** Opening DATA EXTRACT block **

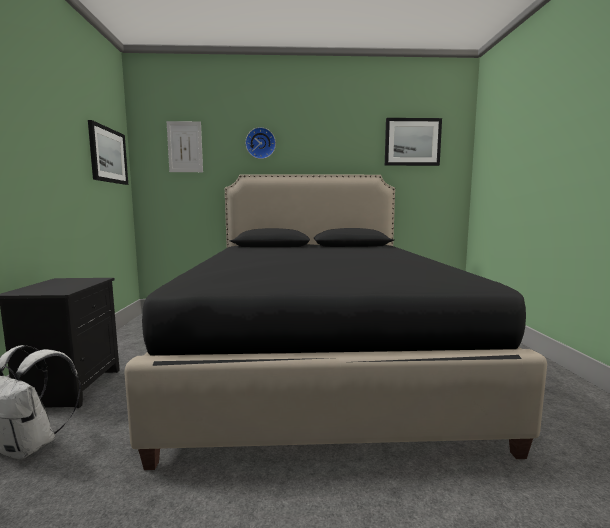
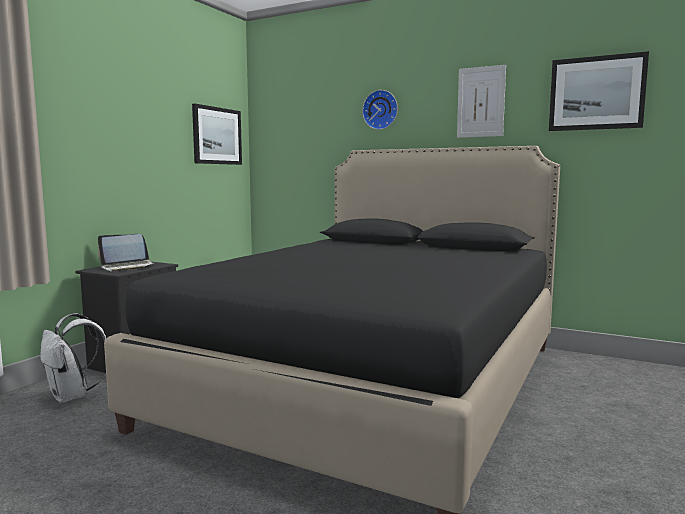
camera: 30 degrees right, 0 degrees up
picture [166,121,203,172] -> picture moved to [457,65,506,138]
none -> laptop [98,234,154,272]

** Closing DATA EXTRACT block **

YOUR TASK: Output the data verbatim, images excluded.

RESPONSE AREA:
camera: 30 degrees right, 0 degrees up
picture [166,121,203,172] -> picture moved to [457,65,506,138]
none -> laptop [98,234,154,272]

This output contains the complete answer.